Große, laichfähige Fische geraten bevorzugt ins Beuteschema der Kormorane. Zusätzlich entstehen Schäden durch:

  • verletzte, später verendende Fische
  • fallengelassene oder ausgewürgte Beute
  • nachhaltige Lücken in Alters- und Größenstruktur

Diese Verluste lassen sich nicht kurzfristig ausgleichen.

Laichfisch Äsche wurde am Ufer zurückgelassen

Laichfisch Bachforelle wurde am Ufer zurückgelassen

Abschätzung des Fischverlustes innerhalb von 14 Tagen

Der tägliche Nahrungsbedarf eines Kormorans wird in der Fachliteratur je nach Quelle mit 300 bis 500 Gramm Fisch pro Tag angegeben.

Für die Ilm ergibt sich daraus folgende konservative Rechnung:

  • 40–50 Kormorane
  • 300–500 g Fisch pro Vogel und Tag
  • Beobachtungszeitraum: 14 Tage

Minimalannahme:
40 Kormorane × 300 g × 14 Tage = 168 kg Fisch

Maximalannahme:
50 Kormorane × 500 g × 14 Tage = 350 kg Fisch

👉 Damit wurden innerhalb von nur zwei Wochen schätzungsweise 170 bis 350 Kilogramm Fisch aus der Ilm entnommen.

Nicht eingerechnet sind dabei:

  • verletzte, später verendende Fische
  • ausgewürgte oder fallengelassene Beute
  • Stressverluste und Folgeschäden im Bestand

Der tatsächliche ökologische Schaden liegt daher mit hoher Wahrscheinlichkeit deutlich über der reinen Verzehrmenge.

Die Entnahme von Fischen aus der Ilm durch unsere Angler beträgt unter 45 kg pro Jahr.

Warum kurzfristige Ereignisse langfristige Folgen haben

Häufig wird argumentiert, Kormorane würden lediglich vorhandene Fischbestände nutzen.
Bei Fließgewässern greift diese Sichtweise jedoch zu kurz.
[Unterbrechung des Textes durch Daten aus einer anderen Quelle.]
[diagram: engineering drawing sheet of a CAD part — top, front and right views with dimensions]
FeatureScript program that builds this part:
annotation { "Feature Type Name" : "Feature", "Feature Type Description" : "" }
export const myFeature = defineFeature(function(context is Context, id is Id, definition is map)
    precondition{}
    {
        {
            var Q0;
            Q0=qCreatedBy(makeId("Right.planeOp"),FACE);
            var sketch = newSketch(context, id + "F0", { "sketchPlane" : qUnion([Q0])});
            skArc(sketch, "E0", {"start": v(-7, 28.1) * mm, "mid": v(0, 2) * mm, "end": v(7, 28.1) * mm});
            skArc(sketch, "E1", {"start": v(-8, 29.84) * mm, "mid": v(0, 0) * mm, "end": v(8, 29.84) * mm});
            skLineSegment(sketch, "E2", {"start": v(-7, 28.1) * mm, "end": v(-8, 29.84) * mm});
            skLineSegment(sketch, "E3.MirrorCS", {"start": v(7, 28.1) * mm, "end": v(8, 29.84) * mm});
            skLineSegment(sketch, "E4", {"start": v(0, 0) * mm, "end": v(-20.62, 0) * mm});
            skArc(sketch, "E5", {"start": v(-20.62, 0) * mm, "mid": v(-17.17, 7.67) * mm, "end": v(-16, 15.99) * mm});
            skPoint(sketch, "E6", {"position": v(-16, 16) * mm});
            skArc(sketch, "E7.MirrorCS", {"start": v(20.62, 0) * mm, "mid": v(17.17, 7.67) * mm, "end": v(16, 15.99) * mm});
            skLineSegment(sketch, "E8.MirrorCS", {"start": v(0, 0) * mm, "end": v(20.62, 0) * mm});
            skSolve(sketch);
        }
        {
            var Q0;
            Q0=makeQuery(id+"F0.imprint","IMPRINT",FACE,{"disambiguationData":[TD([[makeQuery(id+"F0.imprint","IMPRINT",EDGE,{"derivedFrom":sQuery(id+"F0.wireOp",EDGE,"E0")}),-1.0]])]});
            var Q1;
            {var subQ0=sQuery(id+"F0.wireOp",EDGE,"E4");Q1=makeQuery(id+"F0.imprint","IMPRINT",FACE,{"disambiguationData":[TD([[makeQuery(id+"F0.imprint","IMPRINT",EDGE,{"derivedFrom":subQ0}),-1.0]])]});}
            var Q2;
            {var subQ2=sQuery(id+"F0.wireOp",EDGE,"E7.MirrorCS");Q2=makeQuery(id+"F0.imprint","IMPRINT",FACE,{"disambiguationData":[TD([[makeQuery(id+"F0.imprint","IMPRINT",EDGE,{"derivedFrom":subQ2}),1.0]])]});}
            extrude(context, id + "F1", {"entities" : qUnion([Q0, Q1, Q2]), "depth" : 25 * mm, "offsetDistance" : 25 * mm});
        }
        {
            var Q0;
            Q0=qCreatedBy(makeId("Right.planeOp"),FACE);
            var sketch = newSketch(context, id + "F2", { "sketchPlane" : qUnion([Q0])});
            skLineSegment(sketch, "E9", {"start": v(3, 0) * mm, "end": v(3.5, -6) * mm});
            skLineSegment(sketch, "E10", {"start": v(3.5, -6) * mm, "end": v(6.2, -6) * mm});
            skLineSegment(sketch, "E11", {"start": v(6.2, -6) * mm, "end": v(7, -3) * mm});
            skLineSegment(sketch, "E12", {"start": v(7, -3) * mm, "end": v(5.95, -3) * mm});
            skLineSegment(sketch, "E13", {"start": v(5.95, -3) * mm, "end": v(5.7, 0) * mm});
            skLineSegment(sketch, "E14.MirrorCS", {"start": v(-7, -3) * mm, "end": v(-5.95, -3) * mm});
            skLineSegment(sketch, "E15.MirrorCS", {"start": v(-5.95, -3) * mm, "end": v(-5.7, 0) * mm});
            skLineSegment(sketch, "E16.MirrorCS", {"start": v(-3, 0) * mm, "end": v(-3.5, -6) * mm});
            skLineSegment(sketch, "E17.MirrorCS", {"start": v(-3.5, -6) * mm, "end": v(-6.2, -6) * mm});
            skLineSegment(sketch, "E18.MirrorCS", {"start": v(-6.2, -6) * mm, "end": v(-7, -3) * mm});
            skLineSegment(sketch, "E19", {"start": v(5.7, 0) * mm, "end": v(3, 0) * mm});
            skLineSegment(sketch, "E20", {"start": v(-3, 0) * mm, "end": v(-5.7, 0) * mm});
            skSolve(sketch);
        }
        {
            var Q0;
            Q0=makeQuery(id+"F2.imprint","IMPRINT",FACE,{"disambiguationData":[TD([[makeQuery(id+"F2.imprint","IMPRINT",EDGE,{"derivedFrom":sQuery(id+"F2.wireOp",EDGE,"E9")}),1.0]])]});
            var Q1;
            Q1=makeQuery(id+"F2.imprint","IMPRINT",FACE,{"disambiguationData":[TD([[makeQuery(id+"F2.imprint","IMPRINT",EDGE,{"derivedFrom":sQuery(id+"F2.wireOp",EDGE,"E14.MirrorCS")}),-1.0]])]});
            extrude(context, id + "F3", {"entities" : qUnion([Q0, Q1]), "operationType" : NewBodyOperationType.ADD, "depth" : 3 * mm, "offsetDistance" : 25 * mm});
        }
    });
Ein konzentrierter Jagddruck über wenige Wochen kann:

  • komplette Jahrgänge vernichten
  • Laichfische nahezu vollständig entfernen
  • die natürliche Reproduktion über Jahre schwächen

Besonders problematisch: Die Auswirkungen werden oft erst zeitverzögert sichtbar – dann, wenn ganze Altersklassen fehlen und sich Bestände nicht mehr erholen.

Verantwortung zwischen Naturschutz und Gewässerpflege

Der Kormoran ist eine geschützte Art – und das aus gutem Grund.
Gleichzeitig investieren Angelvereine und Ehrenamtliche erhebliche Mittel und Arbeitszeit in:

  • Gewässerpflege
  • Strukturverbesserung
  • Besatz- und Artenschutzmaßnahmen

Was vielerorts fehlt, ist:

  • eine situationsbezogene, flexible Regulierung bei Extremereignissen
  • eine sachliche Anerkennung fischökologischer Schäden
  • ein konstruktiver Dialog zwischen Naturschutz, Politik und Gewässerbewirtschaftern

Klimabedingte Extremwinter – oder auch plötzliche Kälteeinbrüche – machen solche Ausnahmesituationen künftig wahrscheinlicher, nicht seltener.

Die Ereignisse an der Ilm sind kein Einzelfall und kein „Anglerproblem“.
Sie sind Ausdruck eines strukturellen Zielkonflikts, der offen benannt werden muss:

Artenschutz darf nicht isoliert betrachtet werden – er muss immer das gesamte Ökosystem im Blick behalten.

Der Winter 2009 in Gera hat gezeigt, wohin Wegsehen führen kann.
Die aktuellen Entwicklungen an der Ilm sollten Anlass sein, rechtzeitig zu handeln – sachlich, faktenbasiert und verantwortungsvoll.